I am reading a published paper on
K- SVD: An algorithm for designing overcomplete dictionaries for sparse representation
In the introduction, it says:
Recent years have witnessed a growing interest in the research for sparse representations of signals. Using an overcomplete dictionary matrix $D \in \mathbb{R}^{n \times K}$that contains $K$ prototype signal-atoms for columns, $\{d_j\}^K_{j=1}$ , a signal $y \in \mathbb{R}^n$can be represented as a sparse linear combination of these atoms. The representation of $y$ may either be exact $y=Dx$ or approximate, $y \approx Dx$, satisfying $||y-Dx||_p \leq \epsilon$. The vector contains the representation coefficients of the signal $y$. In approximation methods, typical norms used for measuring the deviation are the $l^p$-norms for $p=1,2$ and $\infty$. In this paper, we shall concentrate on the case of $p=2$.

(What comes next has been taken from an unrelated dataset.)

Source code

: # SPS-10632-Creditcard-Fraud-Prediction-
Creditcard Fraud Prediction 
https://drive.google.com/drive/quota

My main question is, how the inequality is obtained from the quality or approximation? Plus, why do we use $l^p$-norm for $p=1,2$ and $\infty$ for measuring deviation? And is there any specific reason as to why they have chosen $p=2$?
I am a computer science graduate, so please explain in not-very complicated facts and theorms so that I can follow your reasoning, very much appreciated.
I am also a computer scientist. Depending on your norm you punish outliers (= values that deviate a lot from the mean) harder or less hard. The higher your norm is, the more emphasis you put on your outliers.
The two norm is the most natural one, since it is the one you normally use when measuring distances in a 2 dimensional plane. That is probably the reason why people use this one the most. The 1-norm is used when you even want to decrease the effect of outliers, and $\infty$ is an extreme were the biggest outlier just determines your error measure.
In fact 2-norm is most of the time the most important. Sometimes people also want to investigate extreme cases and that is why they sometimes also investigate $\infty$ norm.